### Work required
Looking at the data below, how many lines include the word "down"? Respond with the number only.
START Extracted material
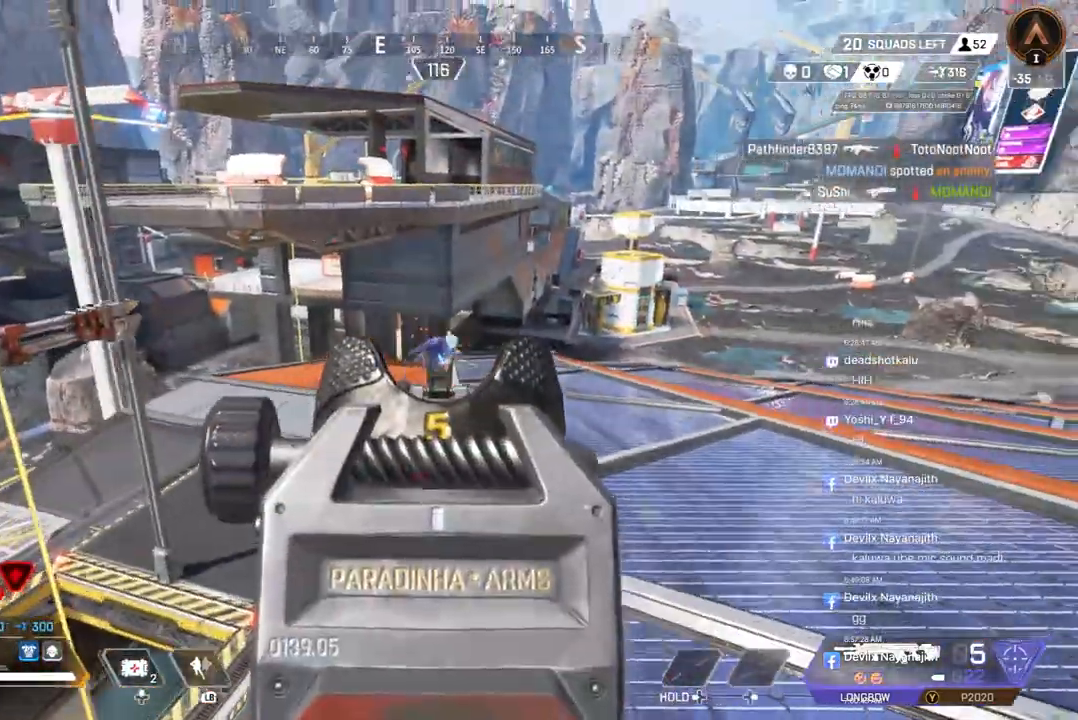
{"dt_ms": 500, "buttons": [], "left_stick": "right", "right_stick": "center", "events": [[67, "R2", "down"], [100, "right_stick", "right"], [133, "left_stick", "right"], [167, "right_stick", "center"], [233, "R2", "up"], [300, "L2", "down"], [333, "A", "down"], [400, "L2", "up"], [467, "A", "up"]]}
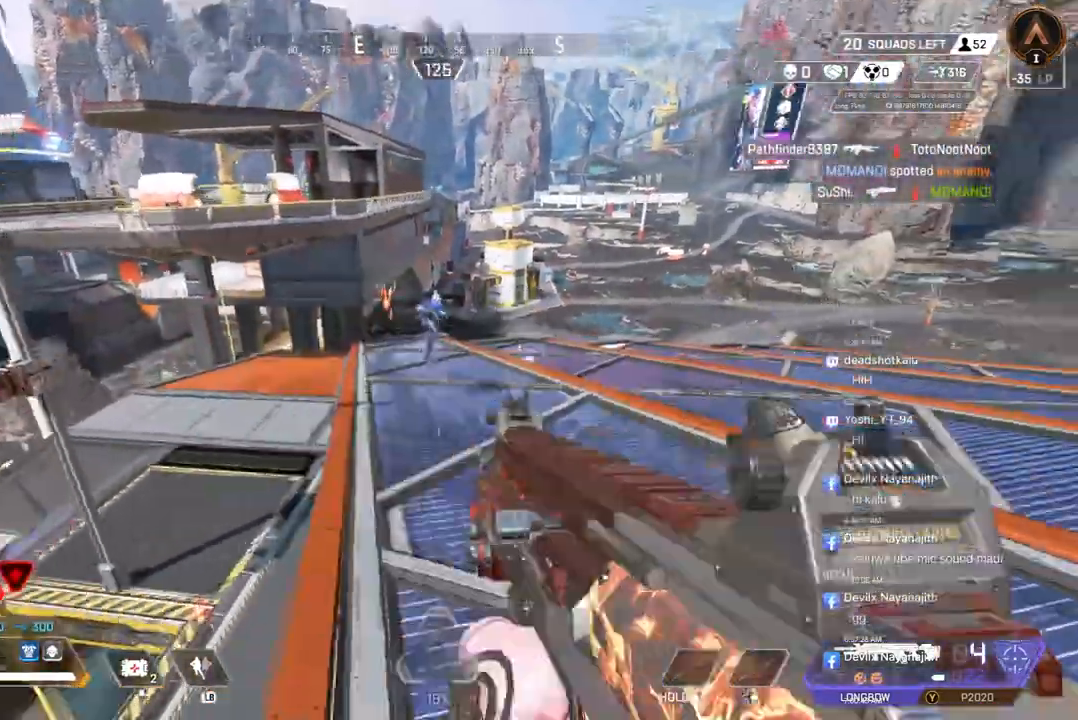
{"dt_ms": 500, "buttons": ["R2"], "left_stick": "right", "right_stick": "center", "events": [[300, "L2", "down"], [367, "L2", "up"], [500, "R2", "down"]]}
END Extracted material
START Extracted material
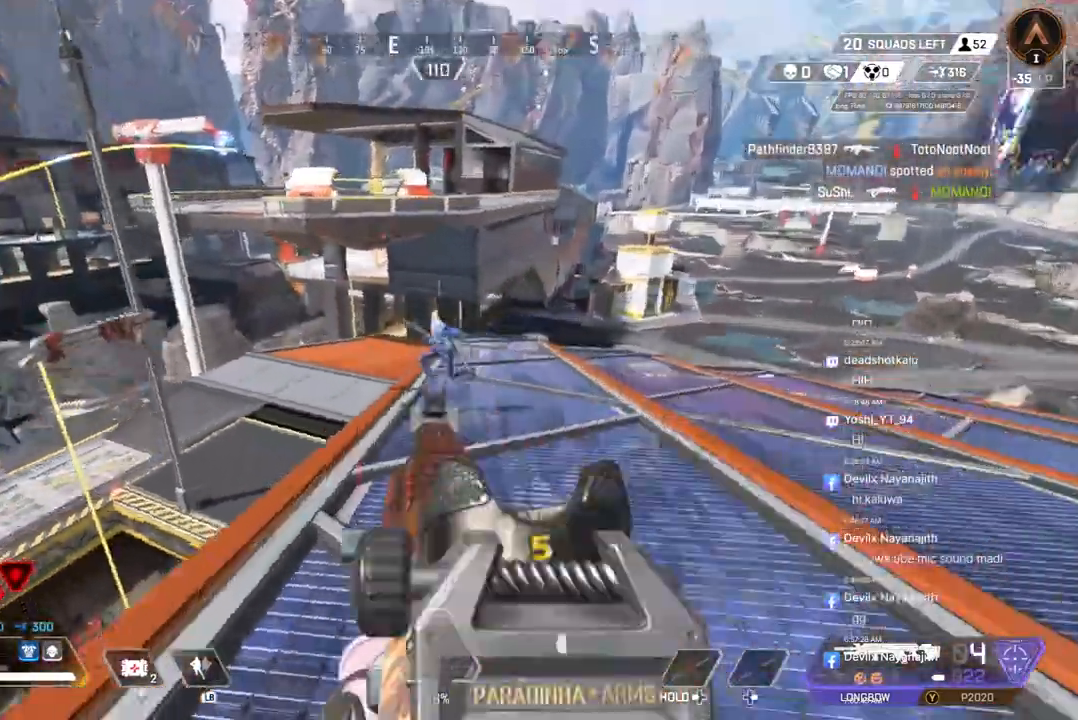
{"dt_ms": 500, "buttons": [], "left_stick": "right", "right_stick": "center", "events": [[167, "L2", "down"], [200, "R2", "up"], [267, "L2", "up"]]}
END Extracted material
START Extracted material
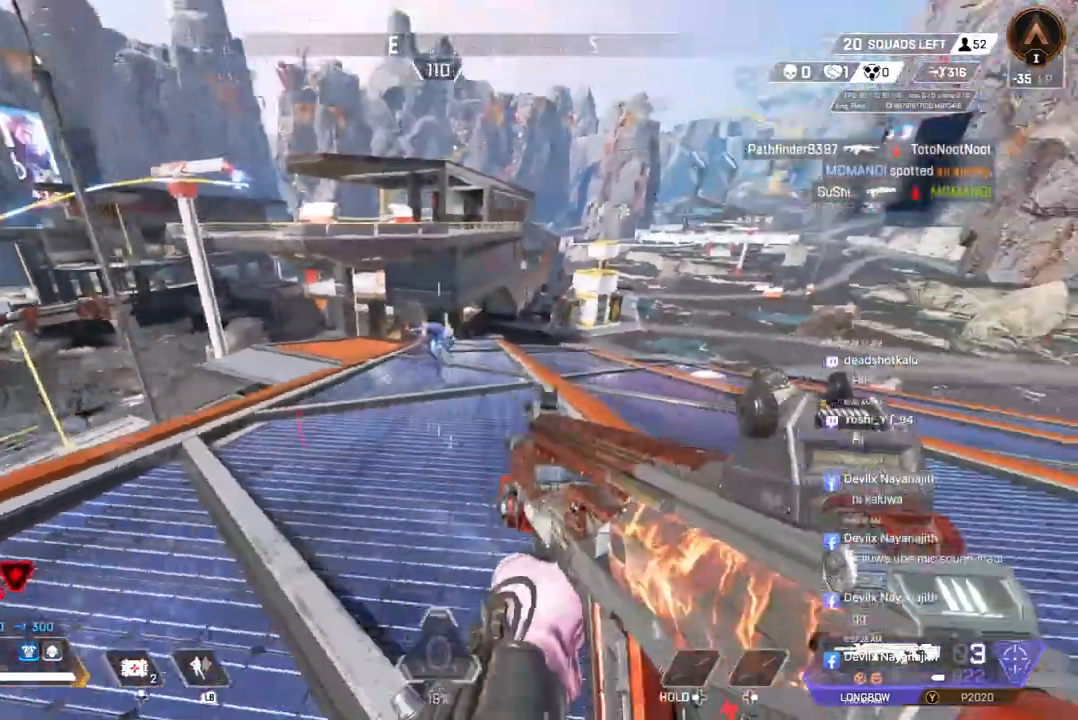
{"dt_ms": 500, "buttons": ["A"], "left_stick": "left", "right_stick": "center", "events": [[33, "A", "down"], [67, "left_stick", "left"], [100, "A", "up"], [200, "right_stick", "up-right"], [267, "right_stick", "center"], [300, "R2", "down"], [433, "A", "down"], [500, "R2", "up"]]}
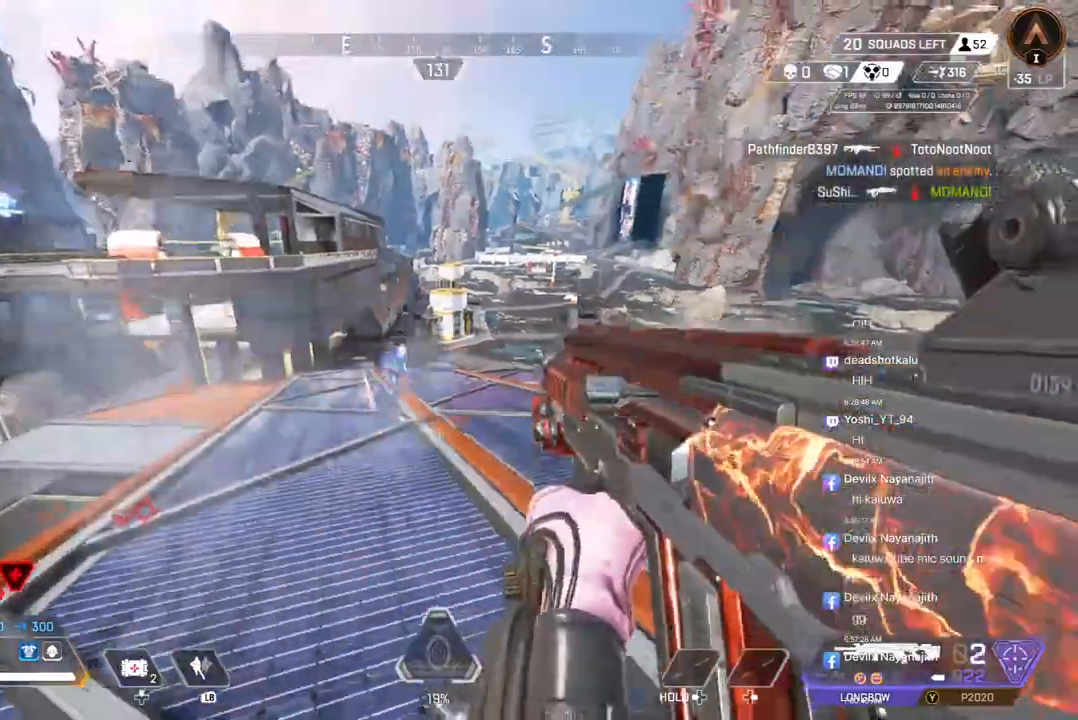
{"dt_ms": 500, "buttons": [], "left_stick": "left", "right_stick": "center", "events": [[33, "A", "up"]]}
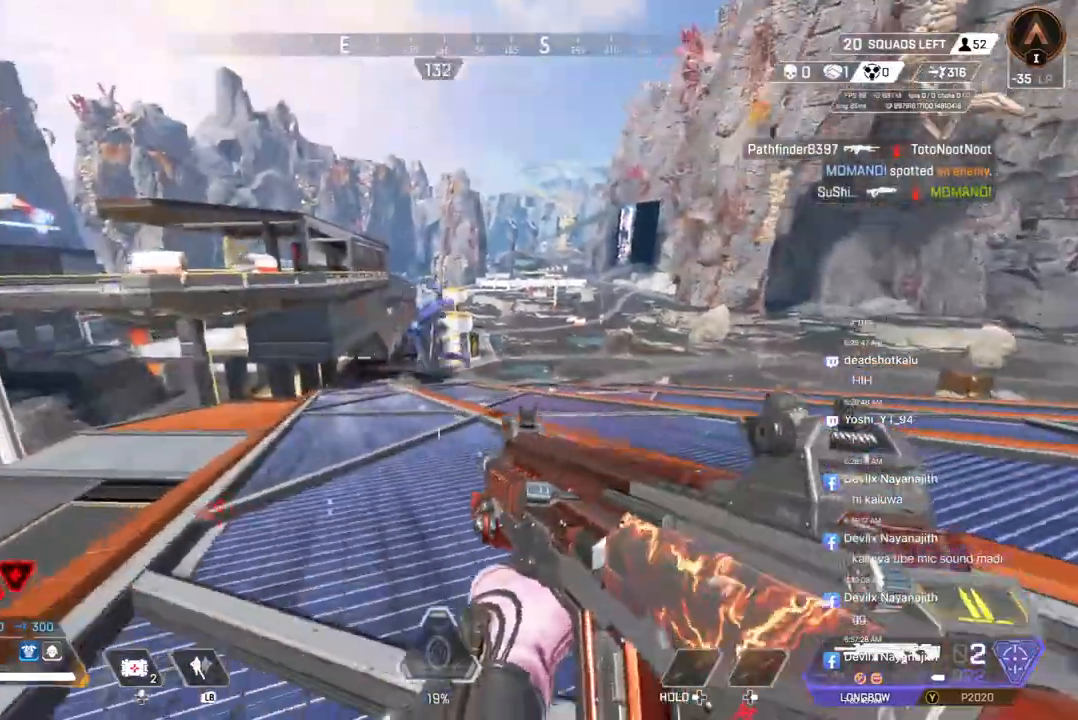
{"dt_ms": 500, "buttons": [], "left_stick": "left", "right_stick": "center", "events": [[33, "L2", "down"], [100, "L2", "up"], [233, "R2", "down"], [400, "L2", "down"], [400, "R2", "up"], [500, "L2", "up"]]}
END Extracted material
### Problem solution
5